After putting one high-profile deal behind it last week, a local auction house has the sale of its life coming up this week.
Motleys Asset Disposition Group has received the first round of bids for the upcoming auction of the real estate holdings of imprisoned developer Billy Jefferson’s River City Renaissance portfolio.
It’s a massive trove of 29 apartment buildings in the Fan and Museum District with 440 units totaling 405,000 square feet. The properties will be auctioned Dec. 18 to a group of final bidders currently being determined from an initial bidding round that ended on Dec. 10.
Based on the properties’ assessed value at between $30 million and $40 million, Motleys President Mark Motley said it’s potentially the biggest single real estate auction in Richmond’s history.
“This is one of the biggest auctions Richmond has ever seen,” he said.
SVN/Motleys, the company’s commercial real estate arm, is handling the auction. Tim Dudley, a senior advisor with the firm, said it is sorting through the initial bids. He said the company would not disclose how many bids it received in the initial round.
“We’re very happy with the response we got and the multiple parts of the country that we got bids from,” Dudley said.
He said bids came in from around Richmond and out of town and included interested buyers of all sizes. Bidders can make offers on a single building, multiple properties or the portfolio as a whole.
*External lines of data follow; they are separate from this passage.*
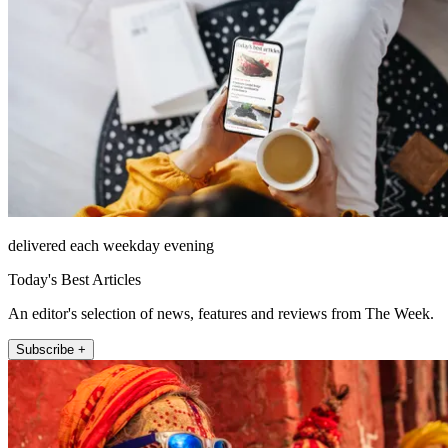
delivered each weekday evening
Today's Best Articles
An editor's selection of news, features and reviews from The Week.
Subscribe +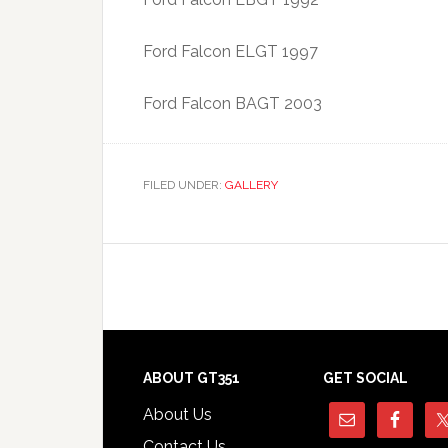
Ford Falcon ELGT 1997
Ford Falcon BAGT 2003
FILED UNDER:
GALLERY
Footer
ABOUT GT351
GET SOCIAL
About Us
Contact Us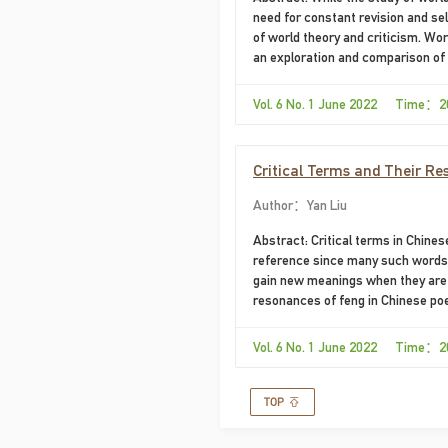
need for constant revision and se
of world theory and criticism. Wor
an exploration and comparison of t
world. Barbara Cassin's Vocabulai
model in this regard....
Vol. 6 No. 1 June 2022 Time：2
​Critical Terms and Their R
Author：Yan Liu
Abstract: Critical terms in Chines
reference since many such words a
gain new meanings when they are u
resonances of feng in Chinese po
word in Chinese and those in the 
judge other literatures and culture
Vol. 6 No. 1 June 2022 Time：2
their particularities.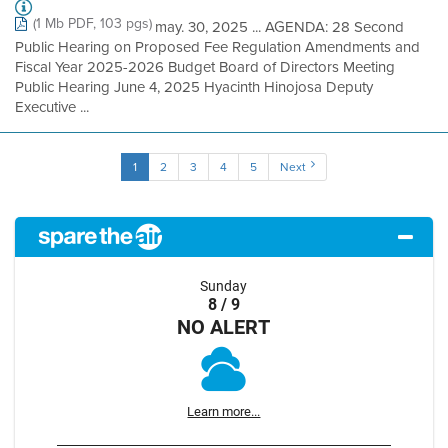
(1 Mb PDF, 103 pgs)
may. 30, 2025 ... AGENDA: 28 Second
Public Hearing on Proposed Fee Regulation Amendments and
Fiscal Year 2025-2026 Budget Board of Directors Meeting
Public Hearing June 4, 2025 Hyacinth Hinojosa Deputy
Executive ...
1
2
3
4
5
Next
Sunday
8 / 9
NO ALERT
Learn more...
“It’s a little bit of everything,” Dudley said. “It’s people who have individual wants, people who are trying to buy groups (of properties) and larger investment groups trying to buy the entirety.”
The top two-thirds of those initial bidders who are considered qualified will be invited to the final auction on Dec. 18. The auction location has not been disclosed yet, Dudley said, and the bidding room that day will only be open to the qualified final bidders.
In order to be considered a qualified bidder, the interested party has to submit a purchase contract, a wire transferred deposit and must show their ability to close on the deal with a letter of guarantee from a lender or a financial statement with proof of funds.
The sale of the properties was approved by federal bankruptcy court last month.
The court will also have to rule on precisely which parties take priority when the proceeds from the auction are paid out. U.S. Bank holds about $36 million worth of secured mortgages that would have to be paid down before the buildings’ owners would see any money.
Jefferson’s share would be made available to pay down his more than $9 million restitution requirement.
It’ll likely be a nice payday for Motleys as well. Auction firms typically get paid through a premium – often 10 percent – added on to the final sales price. Motleys beat out 15 other auction firms to land the listing, Motley said.
The properties are currently managed by property receiver CompassRock Real Estate, a court-ordered move following Jefferson’s incarceration and the subsequent bankruptcy of River City Renaissance.
Motleys heads toward the Dec. 18 River City Renaissance sale after the successful auction last week of Vauxhall Island, a 2.8-acre island on the James River.
Local nonprofit Enrichmond was the winning bidder in a sealed bid auction for the island that ended Dec. 11.
Patrice Carroll, a real estate advisor with SVN/Motleys who handled the sale of the island, said the contract from Enrichmond has been accepted and closing is expected within 30 days. She would not disclose the sales price until the deed is processed with the city.
“The seller was very pleased and pleased with who purchased it,” Carroll said.
Vauxhall Island sits in the James River next to Mayo Island and immediately west of the 14th Street Bridge. Its lone permanent occupant is a billboard that has the potential to continue to generate revenue.
The property was put up for sale by longtime owners Jess Duboy and his daughter Donna Spurrier, both of whom are in the local advertising industry. Spurrier runs Spurrier Media Group, and Duboy’s founded Duboy Inc.
Carroll said the Motleys reached out various potential buyers including the city of Richmond and wildlife and environmental groups.
Enrichmond is a nonprofit that supports parks and recreation and cultural arts. In addition to grants and donations, its funding comes from a variety of sources, including events it puts on at the 17th Street Farmers Market and support from the City of Richmond.
Enrichmond executive director John Sydnor said the group is not quite ready to discuss its plans for the property.
“We will be discussing our hopes for Vauxhall once the purchase process is completed,” Sydnor said in an email last week after the auction.